To analyze some of the theories put forth for the math gender gap, Kane and Mertz looked at internationally standardized scores for the 2003 and 2009 OECD Program for International Student Assessment math tests and the 2003 Trends in International Mathematics and Science Study. These two datasets include data from 86 countries with a 31-country overlap. If the greater male variability hypothesis, which posits that men have a greater range of intelligence than women, is true, then that variability would persist, consistently, across all 86 countries.

Instead, "For any given country, you quite reproducibly measure the same variance ratio," Mertz says. But between countries the variance ratio changes. Persistent cultural factors, in other words, seem very important in setting variance ratios. "That was one thing that really shocked me," Mertz says.

Some scholars have speculated that coeducational schools put women at a disadvantage in learning math. But Mertz and Kane's research found that gender-segregated schools make no difference in improving math scores for girls or boys.

And while the test scores of children from the poorest countries were affected by poverty, all correlation with per capita GDP ends at $11,500. After that, gender equity -- as measured by the World Economic Forum and Social Watch -- is the only factor they studied that's positively correlated with improved test scores for girls and for boys. "It's very reproducible from exam to exam," Mertz says. "If we were willing to speculate, one thing the U.S. might do to improve math performance would be to pass the Paycheck Fairness Act and the Equal Rights Amendment to the U.S. Constitution."

Well, changing a few laws isn't necessarily going to change people's attitudes, so I'd disagree with her there. But as a reflection of deeper problems in how we perceive science and math and women and men, yes, she has a point.

Mertz cites a shirt famously removed from racks at the American retail clothing chain Forever 21 earlier this year as an example of the unhealthy attitude towards math in U.S. culture. The shirt said, simply, "Allergic to Algebra."

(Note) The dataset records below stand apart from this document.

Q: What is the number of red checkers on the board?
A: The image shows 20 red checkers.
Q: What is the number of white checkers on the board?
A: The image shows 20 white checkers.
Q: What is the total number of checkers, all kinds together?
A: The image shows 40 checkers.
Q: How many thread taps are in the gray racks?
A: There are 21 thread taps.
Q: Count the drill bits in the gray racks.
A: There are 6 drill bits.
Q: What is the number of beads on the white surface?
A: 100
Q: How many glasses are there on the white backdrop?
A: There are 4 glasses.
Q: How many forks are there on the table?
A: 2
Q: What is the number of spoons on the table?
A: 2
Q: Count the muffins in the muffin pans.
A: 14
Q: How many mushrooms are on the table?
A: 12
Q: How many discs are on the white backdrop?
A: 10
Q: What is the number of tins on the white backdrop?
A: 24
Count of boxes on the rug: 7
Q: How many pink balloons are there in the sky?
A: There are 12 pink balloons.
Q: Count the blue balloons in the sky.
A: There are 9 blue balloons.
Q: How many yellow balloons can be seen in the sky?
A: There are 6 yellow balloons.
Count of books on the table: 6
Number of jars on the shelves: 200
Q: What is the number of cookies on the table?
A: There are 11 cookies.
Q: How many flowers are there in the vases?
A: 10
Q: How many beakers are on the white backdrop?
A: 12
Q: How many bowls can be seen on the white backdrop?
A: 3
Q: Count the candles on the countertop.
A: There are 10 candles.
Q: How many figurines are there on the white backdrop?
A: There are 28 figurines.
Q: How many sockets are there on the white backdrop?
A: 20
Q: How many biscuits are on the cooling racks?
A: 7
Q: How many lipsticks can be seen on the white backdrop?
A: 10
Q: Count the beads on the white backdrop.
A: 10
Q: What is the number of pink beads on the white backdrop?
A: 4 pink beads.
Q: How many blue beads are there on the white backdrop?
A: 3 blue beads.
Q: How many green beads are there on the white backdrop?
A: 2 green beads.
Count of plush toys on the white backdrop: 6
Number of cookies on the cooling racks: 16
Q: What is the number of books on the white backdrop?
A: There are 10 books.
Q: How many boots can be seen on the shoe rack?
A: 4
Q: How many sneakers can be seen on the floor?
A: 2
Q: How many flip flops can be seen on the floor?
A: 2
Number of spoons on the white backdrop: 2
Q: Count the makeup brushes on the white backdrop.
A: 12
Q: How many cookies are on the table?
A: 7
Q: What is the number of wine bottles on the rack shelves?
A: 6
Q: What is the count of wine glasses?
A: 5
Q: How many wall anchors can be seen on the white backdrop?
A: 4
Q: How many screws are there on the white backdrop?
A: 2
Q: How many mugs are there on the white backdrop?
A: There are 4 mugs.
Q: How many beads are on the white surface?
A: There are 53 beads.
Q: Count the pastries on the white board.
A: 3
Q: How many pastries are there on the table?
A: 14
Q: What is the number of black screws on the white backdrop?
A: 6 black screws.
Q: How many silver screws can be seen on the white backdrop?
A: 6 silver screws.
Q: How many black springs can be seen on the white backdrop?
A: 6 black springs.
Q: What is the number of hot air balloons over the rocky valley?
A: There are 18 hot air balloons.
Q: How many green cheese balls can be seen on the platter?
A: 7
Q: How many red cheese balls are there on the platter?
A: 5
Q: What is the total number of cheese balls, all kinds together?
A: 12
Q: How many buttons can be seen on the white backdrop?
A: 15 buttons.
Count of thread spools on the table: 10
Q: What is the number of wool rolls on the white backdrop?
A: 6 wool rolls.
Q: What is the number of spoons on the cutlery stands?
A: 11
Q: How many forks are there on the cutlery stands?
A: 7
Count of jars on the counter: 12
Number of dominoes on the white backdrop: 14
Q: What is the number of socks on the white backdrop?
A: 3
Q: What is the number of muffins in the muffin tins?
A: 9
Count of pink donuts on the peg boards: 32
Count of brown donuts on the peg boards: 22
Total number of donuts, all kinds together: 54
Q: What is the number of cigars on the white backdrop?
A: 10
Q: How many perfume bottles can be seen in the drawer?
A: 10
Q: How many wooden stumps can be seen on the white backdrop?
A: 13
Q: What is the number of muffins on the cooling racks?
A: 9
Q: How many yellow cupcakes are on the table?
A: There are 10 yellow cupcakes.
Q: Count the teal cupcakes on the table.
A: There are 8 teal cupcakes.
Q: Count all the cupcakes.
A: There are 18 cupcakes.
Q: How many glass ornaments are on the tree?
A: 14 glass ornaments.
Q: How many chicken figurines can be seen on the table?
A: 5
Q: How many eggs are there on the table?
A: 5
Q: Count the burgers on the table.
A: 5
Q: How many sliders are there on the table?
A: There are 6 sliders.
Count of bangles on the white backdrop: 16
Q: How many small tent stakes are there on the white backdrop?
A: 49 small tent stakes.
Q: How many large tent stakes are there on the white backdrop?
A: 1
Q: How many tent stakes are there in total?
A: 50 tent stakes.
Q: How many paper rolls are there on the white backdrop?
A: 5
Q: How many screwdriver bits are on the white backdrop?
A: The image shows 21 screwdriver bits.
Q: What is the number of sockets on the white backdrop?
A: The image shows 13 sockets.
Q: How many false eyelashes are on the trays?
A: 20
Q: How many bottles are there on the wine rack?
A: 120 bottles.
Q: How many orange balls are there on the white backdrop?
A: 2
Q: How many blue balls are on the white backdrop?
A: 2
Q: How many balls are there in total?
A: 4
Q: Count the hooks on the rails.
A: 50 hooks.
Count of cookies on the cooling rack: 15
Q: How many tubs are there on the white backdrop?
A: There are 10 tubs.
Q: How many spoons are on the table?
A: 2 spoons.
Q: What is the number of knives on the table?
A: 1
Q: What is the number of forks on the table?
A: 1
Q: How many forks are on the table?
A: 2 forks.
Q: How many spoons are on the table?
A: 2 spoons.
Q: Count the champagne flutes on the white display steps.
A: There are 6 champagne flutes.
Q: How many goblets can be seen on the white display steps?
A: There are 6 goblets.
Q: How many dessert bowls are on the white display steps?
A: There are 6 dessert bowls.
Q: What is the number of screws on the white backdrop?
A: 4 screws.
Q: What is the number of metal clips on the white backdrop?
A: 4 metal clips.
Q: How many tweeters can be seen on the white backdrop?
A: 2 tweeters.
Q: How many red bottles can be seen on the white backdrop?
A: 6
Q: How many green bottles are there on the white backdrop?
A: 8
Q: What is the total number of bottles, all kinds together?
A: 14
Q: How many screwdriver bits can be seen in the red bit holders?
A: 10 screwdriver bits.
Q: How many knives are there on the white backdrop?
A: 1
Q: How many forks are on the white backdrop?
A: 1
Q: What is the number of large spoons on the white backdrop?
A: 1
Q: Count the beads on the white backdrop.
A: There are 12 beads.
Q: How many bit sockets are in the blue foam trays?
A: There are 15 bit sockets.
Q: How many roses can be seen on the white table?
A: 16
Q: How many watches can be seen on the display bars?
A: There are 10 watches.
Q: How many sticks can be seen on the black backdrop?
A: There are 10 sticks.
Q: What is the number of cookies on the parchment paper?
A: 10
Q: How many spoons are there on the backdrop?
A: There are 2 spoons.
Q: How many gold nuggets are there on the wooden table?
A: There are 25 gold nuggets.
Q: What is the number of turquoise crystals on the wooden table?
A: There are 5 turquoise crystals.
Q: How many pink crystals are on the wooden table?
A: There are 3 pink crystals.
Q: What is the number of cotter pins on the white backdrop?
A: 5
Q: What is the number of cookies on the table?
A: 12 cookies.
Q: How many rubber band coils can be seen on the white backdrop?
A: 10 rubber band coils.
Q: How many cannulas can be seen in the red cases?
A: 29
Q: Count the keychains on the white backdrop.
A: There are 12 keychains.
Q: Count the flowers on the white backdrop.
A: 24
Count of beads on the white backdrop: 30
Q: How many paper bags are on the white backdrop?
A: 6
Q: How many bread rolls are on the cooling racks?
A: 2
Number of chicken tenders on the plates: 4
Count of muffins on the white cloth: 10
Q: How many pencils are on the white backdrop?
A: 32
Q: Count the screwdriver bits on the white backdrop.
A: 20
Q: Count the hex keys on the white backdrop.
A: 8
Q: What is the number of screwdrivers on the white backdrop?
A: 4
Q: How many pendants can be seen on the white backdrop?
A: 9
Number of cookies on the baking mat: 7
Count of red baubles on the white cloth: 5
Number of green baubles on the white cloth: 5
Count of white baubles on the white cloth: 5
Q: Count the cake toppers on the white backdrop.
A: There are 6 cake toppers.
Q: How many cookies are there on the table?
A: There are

"'Allergic to Algebra'?" Mertz says. "This is what's being sold in the U.S. in 2011? Whereas there's a book in Japan [for teenage girls] called Math Girls. That book is essentially an introduction to topics you would see as a hardcore math major in college, and this is a bestseller in Japan. It's in its 18th printing; they've had three sequels. Can you imagine that in the U.S.?"

There is no denying that the most important factor contributing to academic performance is cultural, not biological. Biology sets the limits, but culture determines what you do within those boundaries, and clearly, we have lots of room for improvement in intellectual accomplishment; most people aren't bumping up against the physical limitations of what their brains can do. What we should be doing is looking at our people, and trying to do better. Less than 30% of the professoriate are women? That doesn't say women aren't as smart, it should be seen as missed potential, and we should be working harder to give every man and woman equal access to the chance to excel. 65% of men and 72% of women graduate from high school? Let's figure out what's holding the men back and fix it.

The great crime here is when people try to claim that these differences are hardwired and nothing can or should be done about them. Brains are plastic to a degree that makes minor potential differences between sexes and races negligible.